If there was a particularly good moment for Scheer to make such a speech, it was probably in late August, when the Liberals first raised his comments from 2005 about same-sex marriage. Instead of the muddled, evasive response he offered at the time, Scheer could have accounted for what he said in 2005 and explained how he views same-sex marriage now — if, that is, his views have changed.

By then, he was also facing new questions about how he would handle parliamentary matters related to abortion. So he could also have explained in detail what he would expect of a Conservative caucus, and on what principles he based that approach.

Both of those matters deserve fuller explanations. But explanations on those two fronts alone might not have been enough to help Scheer.

The Pride problem

The Conservative leader’s comments on same-sex marriage in 2005 landed hard now because of a related issue: his refusal to march in a Pride parade. Which is something else he has declined to explain.

That refusal, and his lack of an explanation for it, provided an opening for a reporter to ask Scheer this week whether he views homosexuality as a “sin”.

Scheer seems to lack a good explanation for refusing to appear at Pride events.

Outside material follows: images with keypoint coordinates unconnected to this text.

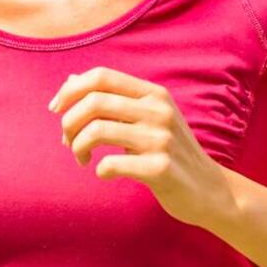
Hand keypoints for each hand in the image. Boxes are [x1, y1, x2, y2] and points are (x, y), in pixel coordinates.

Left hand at [50, 66, 232, 228]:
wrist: (210, 190)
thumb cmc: (170, 154)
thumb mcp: (148, 119)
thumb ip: (113, 100)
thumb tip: (69, 79)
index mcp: (154, 95)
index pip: (101, 76)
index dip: (70, 90)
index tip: (57, 111)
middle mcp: (159, 111)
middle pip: (94, 101)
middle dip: (68, 123)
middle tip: (67, 142)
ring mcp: (162, 139)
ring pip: (97, 131)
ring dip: (78, 147)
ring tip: (81, 159)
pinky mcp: (161, 168)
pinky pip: (111, 164)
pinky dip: (100, 170)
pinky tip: (106, 174)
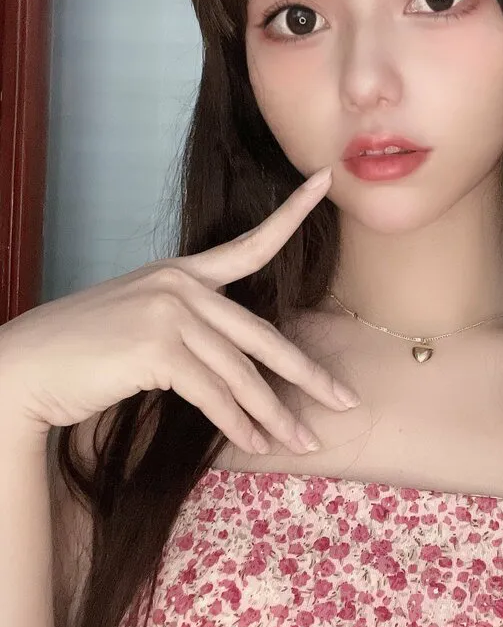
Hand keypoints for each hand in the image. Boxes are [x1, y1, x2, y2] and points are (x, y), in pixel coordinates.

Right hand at [0, 166, 358, 454]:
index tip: (324, 182)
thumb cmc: (84, 351)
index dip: (290, 214)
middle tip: (346, 401)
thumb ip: (191, 329)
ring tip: (301, 442)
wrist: (26, 365)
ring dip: (273, 415)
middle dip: (308, 375)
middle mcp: (181, 286)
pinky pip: (213, 395)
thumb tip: (241, 366)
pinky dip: (238, 424)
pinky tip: (257, 444)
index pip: (249, 245)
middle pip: (262, 335)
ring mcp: (170, 313)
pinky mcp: (158, 349)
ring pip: (241, 373)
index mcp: (182, 273)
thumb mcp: (143, 323)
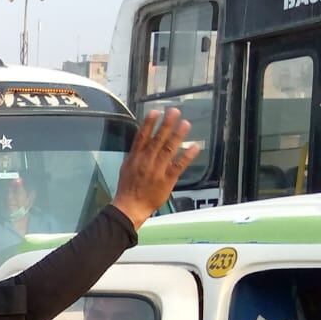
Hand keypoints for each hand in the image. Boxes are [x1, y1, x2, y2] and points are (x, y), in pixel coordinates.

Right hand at [111, 108, 199, 228]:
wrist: (130, 207)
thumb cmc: (128, 188)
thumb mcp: (126, 167)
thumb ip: (136, 153)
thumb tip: (142, 139)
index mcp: (135, 158)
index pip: (141, 137)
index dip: (148, 124)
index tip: (155, 112)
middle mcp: (146, 162)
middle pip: (157, 140)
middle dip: (166, 125)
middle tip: (174, 112)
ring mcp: (157, 171)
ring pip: (168, 150)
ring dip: (177, 136)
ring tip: (185, 124)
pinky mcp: (166, 180)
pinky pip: (178, 166)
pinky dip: (186, 156)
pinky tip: (194, 147)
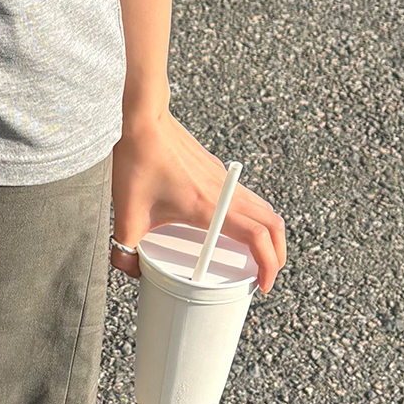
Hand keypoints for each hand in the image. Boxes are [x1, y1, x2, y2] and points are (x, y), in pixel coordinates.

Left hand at [109, 111, 285, 293]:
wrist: (143, 119)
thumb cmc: (138, 160)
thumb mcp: (126, 213)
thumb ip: (125, 248)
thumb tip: (130, 269)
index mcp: (208, 207)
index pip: (256, 237)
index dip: (268, 264)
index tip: (262, 284)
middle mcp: (223, 193)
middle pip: (272, 224)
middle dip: (278, 253)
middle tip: (266, 274)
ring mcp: (223, 179)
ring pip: (264, 208)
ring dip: (269, 233)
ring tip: (256, 254)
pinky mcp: (216, 170)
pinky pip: (247, 197)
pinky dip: (254, 216)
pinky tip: (233, 225)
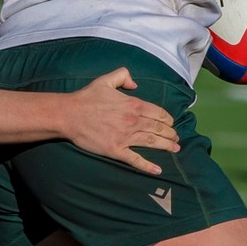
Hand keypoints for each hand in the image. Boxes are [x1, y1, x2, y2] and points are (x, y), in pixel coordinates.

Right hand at [64, 68, 179, 174]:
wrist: (69, 115)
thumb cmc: (87, 97)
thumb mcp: (106, 80)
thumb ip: (123, 76)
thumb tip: (135, 84)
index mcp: (133, 105)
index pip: (158, 113)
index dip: (168, 119)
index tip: (171, 124)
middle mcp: (133, 121)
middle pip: (158, 129)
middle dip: (171, 134)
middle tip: (177, 139)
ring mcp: (125, 137)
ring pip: (152, 142)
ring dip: (166, 146)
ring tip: (175, 149)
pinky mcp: (115, 150)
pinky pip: (135, 159)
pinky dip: (148, 166)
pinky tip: (158, 170)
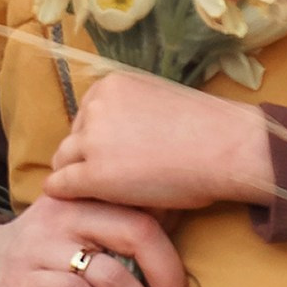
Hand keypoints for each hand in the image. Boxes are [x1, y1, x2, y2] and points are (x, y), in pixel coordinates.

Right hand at [0, 195, 187, 286]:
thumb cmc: (37, 265)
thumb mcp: (77, 242)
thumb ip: (116, 240)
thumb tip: (175, 254)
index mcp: (82, 197)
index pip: (143, 207)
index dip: (172, 249)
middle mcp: (63, 212)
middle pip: (136, 231)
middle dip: (167, 279)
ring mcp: (40, 245)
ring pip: (111, 272)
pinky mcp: (21, 281)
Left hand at [42, 70, 274, 213]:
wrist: (224, 147)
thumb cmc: (206, 130)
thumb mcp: (159, 102)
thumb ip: (132, 113)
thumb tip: (120, 139)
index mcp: (112, 84)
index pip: (86, 113)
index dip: (94, 138)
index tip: (104, 154)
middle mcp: (96, 105)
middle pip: (74, 135)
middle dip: (82, 156)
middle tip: (96, 176)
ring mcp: (93, 138)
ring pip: (64, 159)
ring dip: (74, 174)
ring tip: (86, 193)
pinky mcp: (94, 173)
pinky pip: (62, 184)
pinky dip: (63, 192)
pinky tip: (70, 201)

And without a good explanation, he might find it impossible to deliver the sort of speech that would dispose of these lingering questions.

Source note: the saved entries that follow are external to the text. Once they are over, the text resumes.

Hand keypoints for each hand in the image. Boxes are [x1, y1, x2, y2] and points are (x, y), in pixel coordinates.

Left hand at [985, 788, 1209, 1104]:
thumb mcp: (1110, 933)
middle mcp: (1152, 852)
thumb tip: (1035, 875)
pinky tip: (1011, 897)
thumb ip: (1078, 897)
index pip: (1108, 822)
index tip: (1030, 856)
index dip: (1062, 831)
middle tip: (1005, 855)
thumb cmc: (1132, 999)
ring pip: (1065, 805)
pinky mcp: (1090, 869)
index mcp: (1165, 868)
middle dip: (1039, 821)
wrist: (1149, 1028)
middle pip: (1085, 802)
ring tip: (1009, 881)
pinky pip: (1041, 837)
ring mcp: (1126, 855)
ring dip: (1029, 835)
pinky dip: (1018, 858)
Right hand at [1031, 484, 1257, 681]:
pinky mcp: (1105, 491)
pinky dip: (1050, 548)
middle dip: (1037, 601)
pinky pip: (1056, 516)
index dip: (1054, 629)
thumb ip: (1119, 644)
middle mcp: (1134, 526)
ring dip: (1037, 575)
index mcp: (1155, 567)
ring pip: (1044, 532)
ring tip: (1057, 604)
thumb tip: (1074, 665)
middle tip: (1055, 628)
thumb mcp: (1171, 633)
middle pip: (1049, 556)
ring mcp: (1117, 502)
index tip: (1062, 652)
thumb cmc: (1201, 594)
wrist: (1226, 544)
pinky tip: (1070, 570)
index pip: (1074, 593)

If someone believes homosexuality to be a sin, that would explain why that someone might not wish to march in a Pride parade. But Scheer could simply be afraid of turning off the socially conservative supporters who helped him win the leadership, and who form part of the Conservative Party’s base.

There are other questions here, too. Would Scheer, as prime minister, allow a Conservative government to provide funding for Pride events? Would he allow foreign aid funding to be used to support abortion services overseas?

Perhaps Scheer is faced with circle he can’t square. Maybe he could not possibly deliver a speech that would satisfy the social conservatives who support him, while appeasing at least some of those who might now question who he is and how he would govern.

Or maybe he’s still hoping this will all just fade away.

No one should pretend that questions about religion, politics and leadership are always perfectly simple.

But unanswered questions tend only to raise more questions.